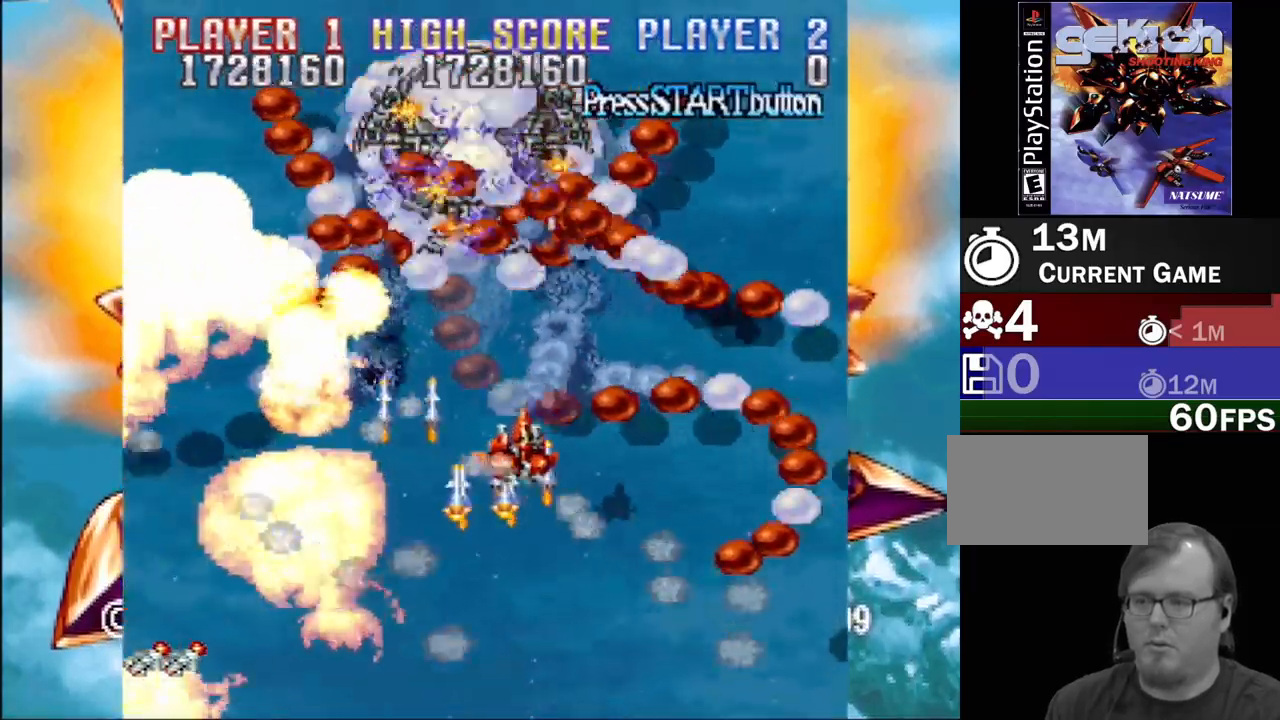
{"buttons": ["CROSS", "SQUARE", "DPAD_UP", "DPAD_RIGHT"]}
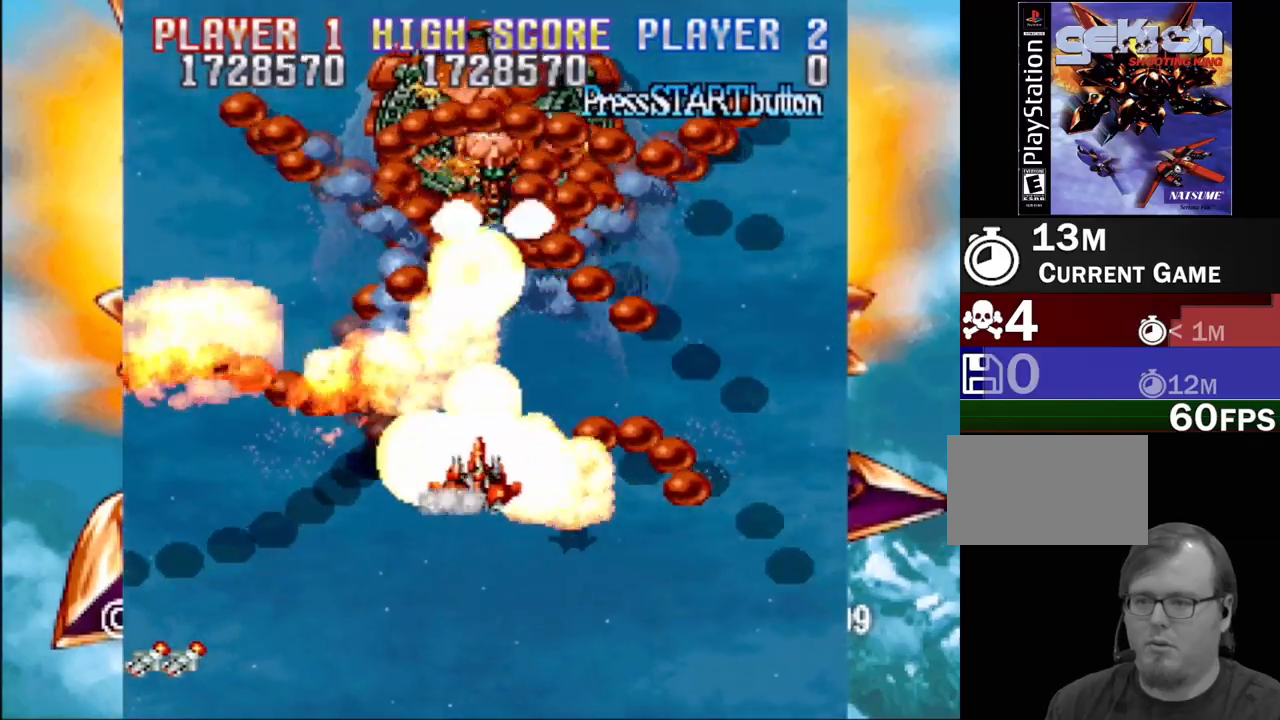
{"buttons": ["CROSS", "SQUARE", "DPAD_DOWN"]}
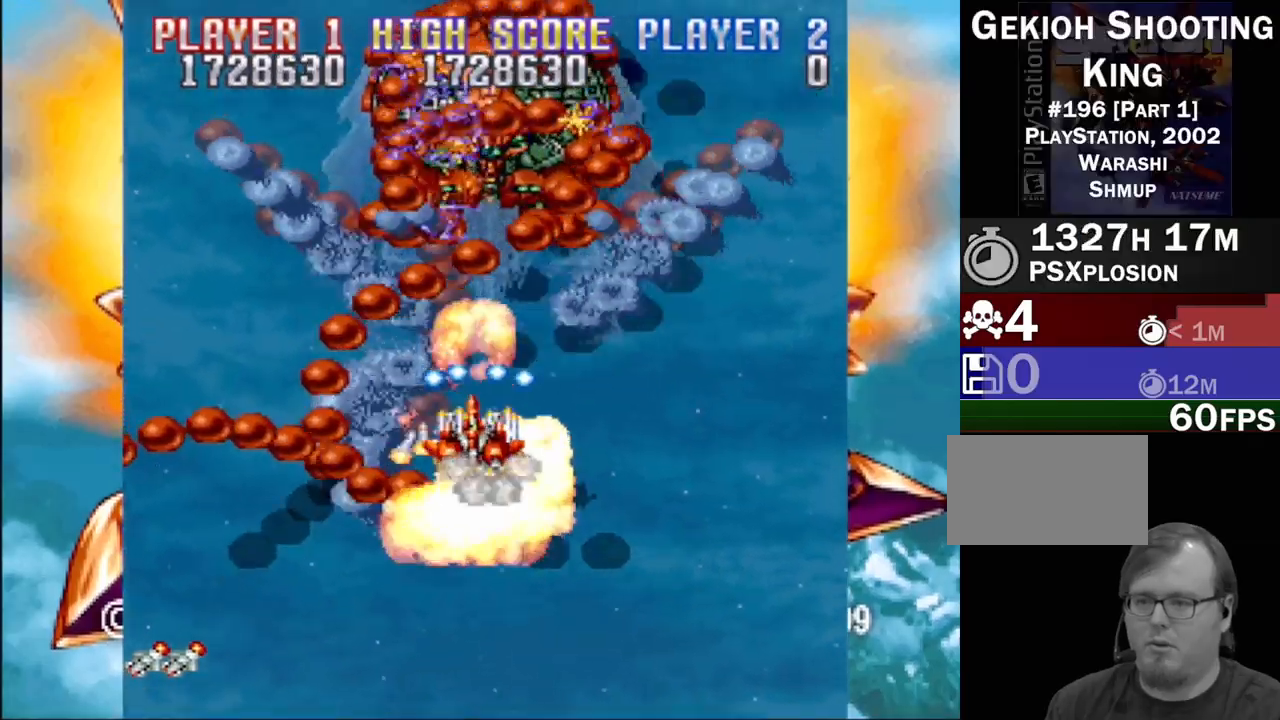
{"buttons": ["DPAD_DOWN", "DPAD_RIGHT"], "events": [[33, "SQUARE", "up"], [50, "CROSS", "up"], [83, "SQUARE", "down"], [117, "DPAD_LEFT", "down"], [233, "SQUARE", "up"], [317, "CROSS", "down"], [317, "SQUARE", "down"], [350, "DPAD_LEFT", "up"], [350, "DPAD_RIGHT", "down"], [383, "CROSS", "up"], [417, "SQUARE", "up"]]}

**Problem to solve:**
Output the data above exactly. Drop every picture.

**Answer section:**
{"buttons": ["CROSS", "SQUARE", "DPAD_UP", "DPAD_RIGHT"]}
{"buttons": ["CROSS", "SQUARE", "DPAD_DOWN"]}
{"buttons": ["DPAD_DOWN", "DPAD_RIGHT"], "events": [[33, "SQUARE", "up"], [50, "CROSS", "up"], [83, "SQUARE", "down"], [117, "DPAD_LEFT", "down"], [233, "SQUARE", "up"], [317, "CROSS", "down"], [317, "SQUARE", "down"], [350, "DPAD_LEFT", "up"], [350, "DPAD_RIGHT", "down"], [383, "CROSS", "up"], [417, "SQUARE", "up"]]}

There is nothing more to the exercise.